From Gut to Blood: Barrier Dysfunction as a Driver of Systemic Low-grade Inflammation in Cardiometabolic Disease

Chronic, low-grade inflammation is increasingly recognized as a fundamental driver of non-communicable diseases – including obesity, metabolic dysfunction-associated steatotic liver disease (MASLD), and neurodegeneration – yet the initiating events remain incompletely understood. Accumulating evidence implicates gut barrier dysfunction and bacterial translocation as pivotal mechanisms linking environmental and metabolic stressors to systemic inflammation. Mechanistically, obesity-associated depletion of typically beneficial taxa (e.g., Faecalibacterium, Roseburia, Akkermansia muciniphila) and enrichment of proinflammatory Enterobacteriaceae reduce expression of tight junction proteins – including, occludin, claudins, and ZO-1 – and increase the vascular permeability marker, PV-1. Combined with diminished secretion of host defense peptides (e.g., Reg3γ, lysozyme) and mucus thinning, these changes facilitate LPS-driven activation of TLR4 and downstream cytokines.
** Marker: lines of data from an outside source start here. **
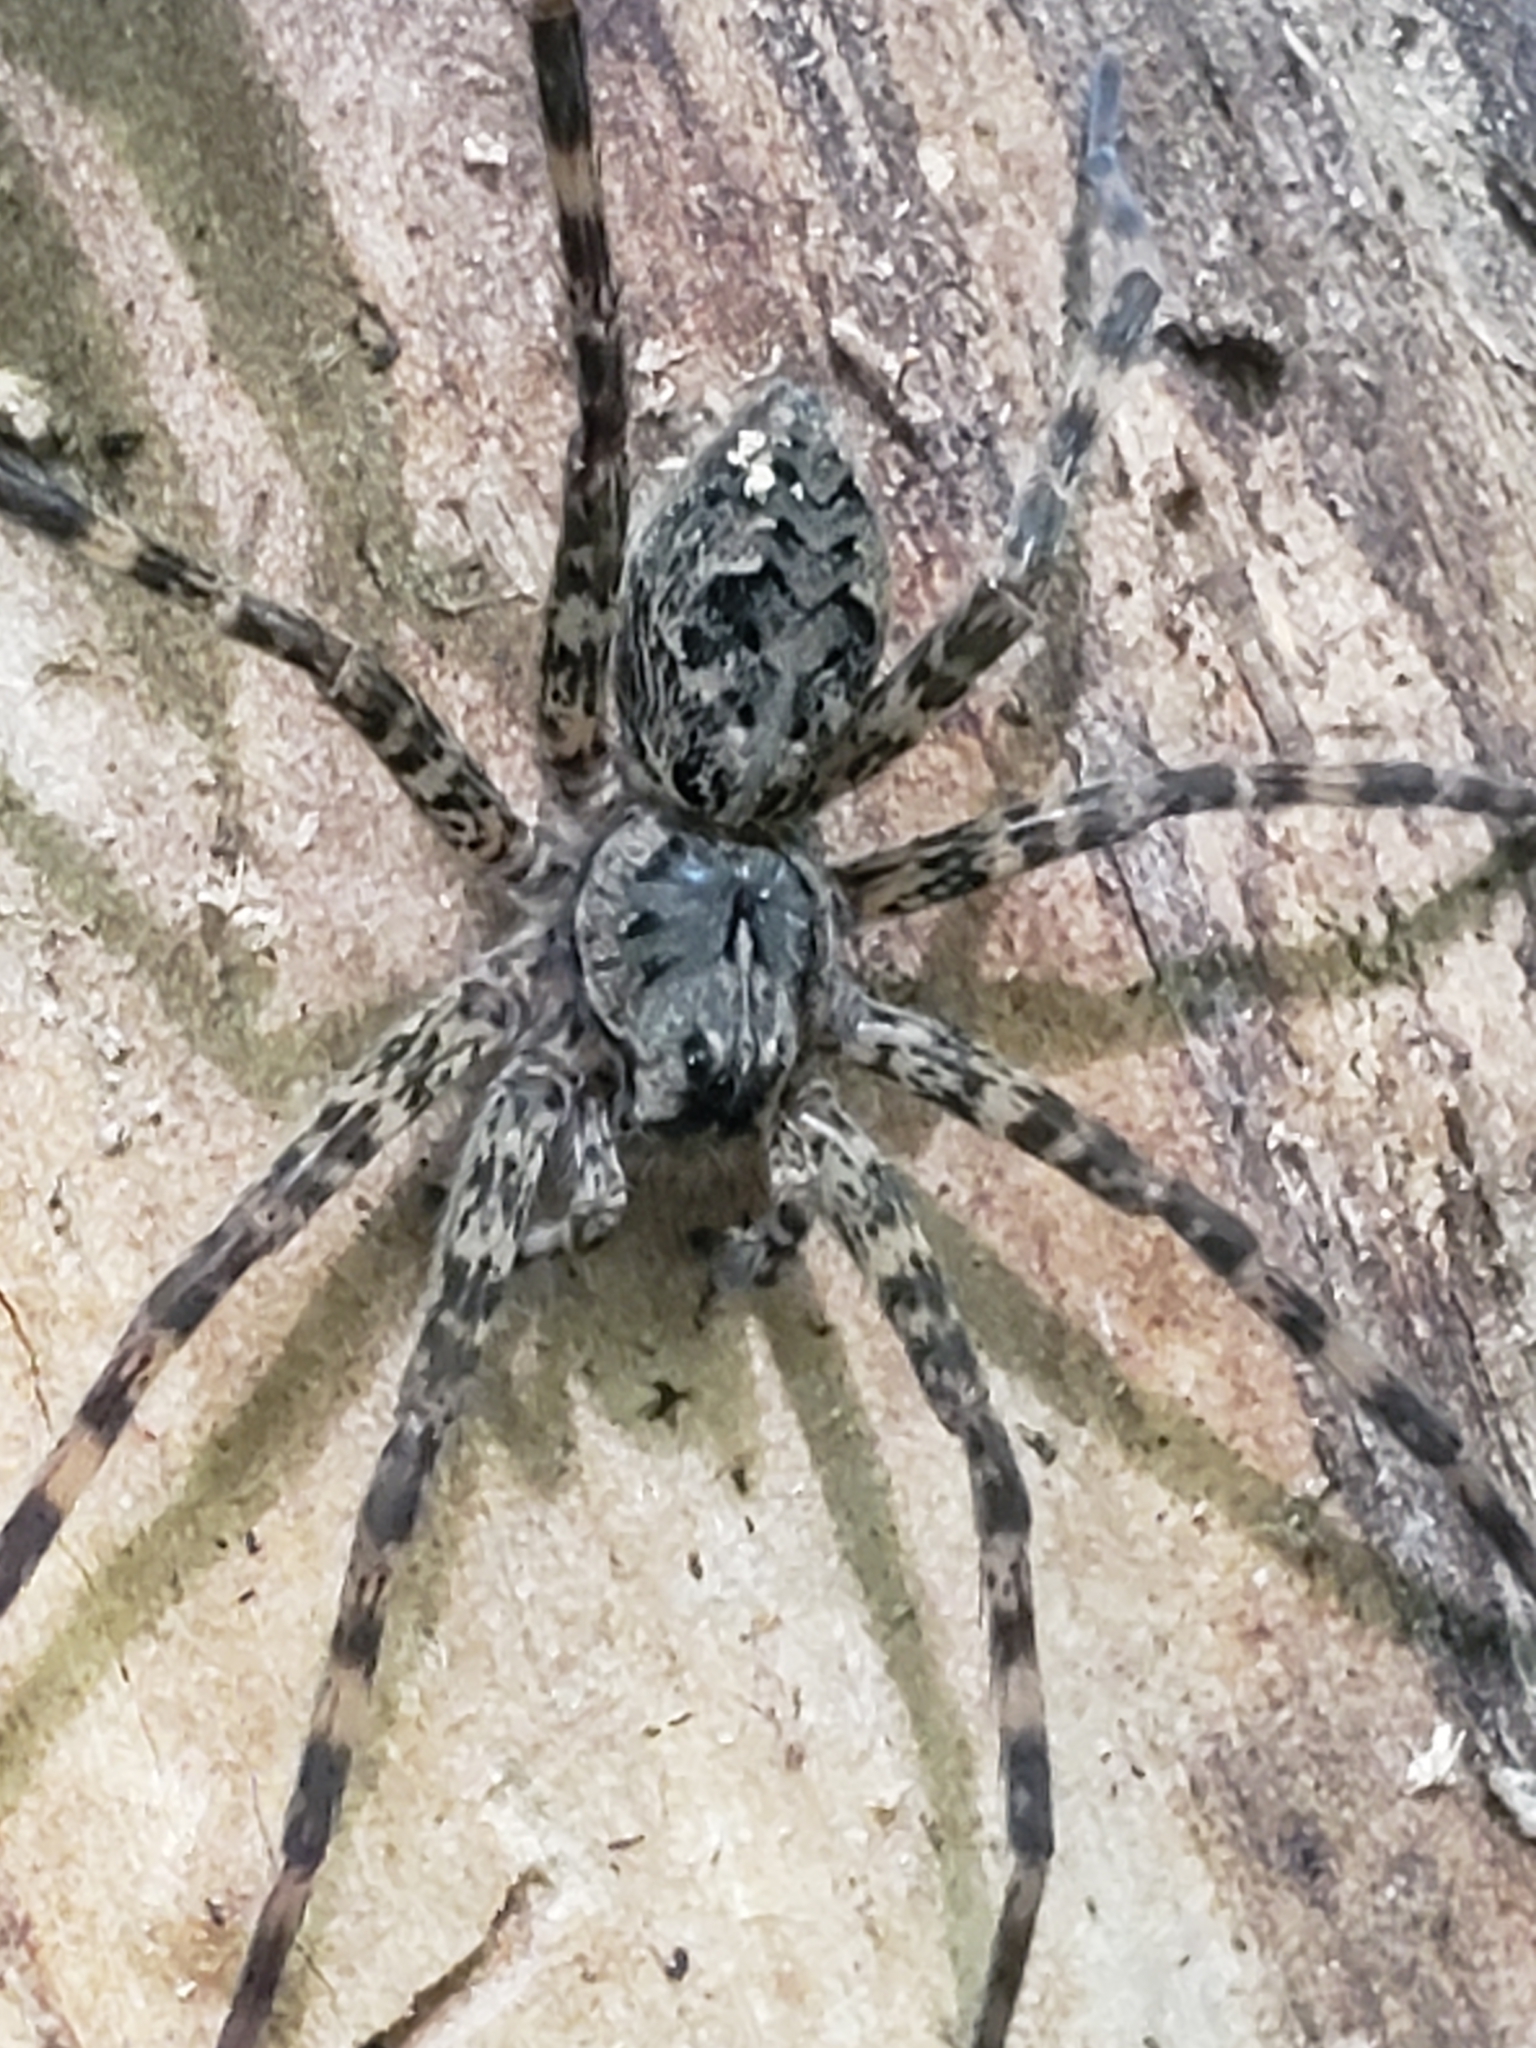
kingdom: Animalia
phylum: Arthropoda
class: Arachnida
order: Araneae
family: Pisauridae
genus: Dolomedes
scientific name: Dolomedes tenebrosus
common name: Dark fishing spider
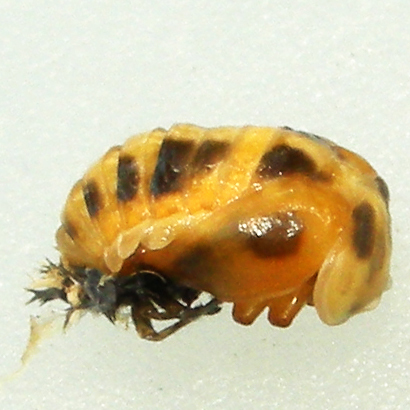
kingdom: Animalia
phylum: Arthropoda
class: Insecta
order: Coleoptera
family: Coccinellidae
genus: Harmonia
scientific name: Harmonia axyridis
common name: Harlequin ladybird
We integrate preclinical and clinical data demonstrating how these processes propagate systemic inflammation via the gut-liver and gut-vascular axes, contributing to MASLD, insulin resistance, and vascular dysfunction. Finally, we highlight emerging interventions aimed at restoring barrier integrity – ranging from SCFA supplementation and GLP-2 receptor agonists to host defense peptide-based therapies – and discuss methodological advances for assessing gut permeability in vivo. Understanding the gut as a dynamic interface between host and environment, and its crucial role in mediating inflammation, will be pivotal for the development of effective interventions targeting the global epidemic of obesity-related disease.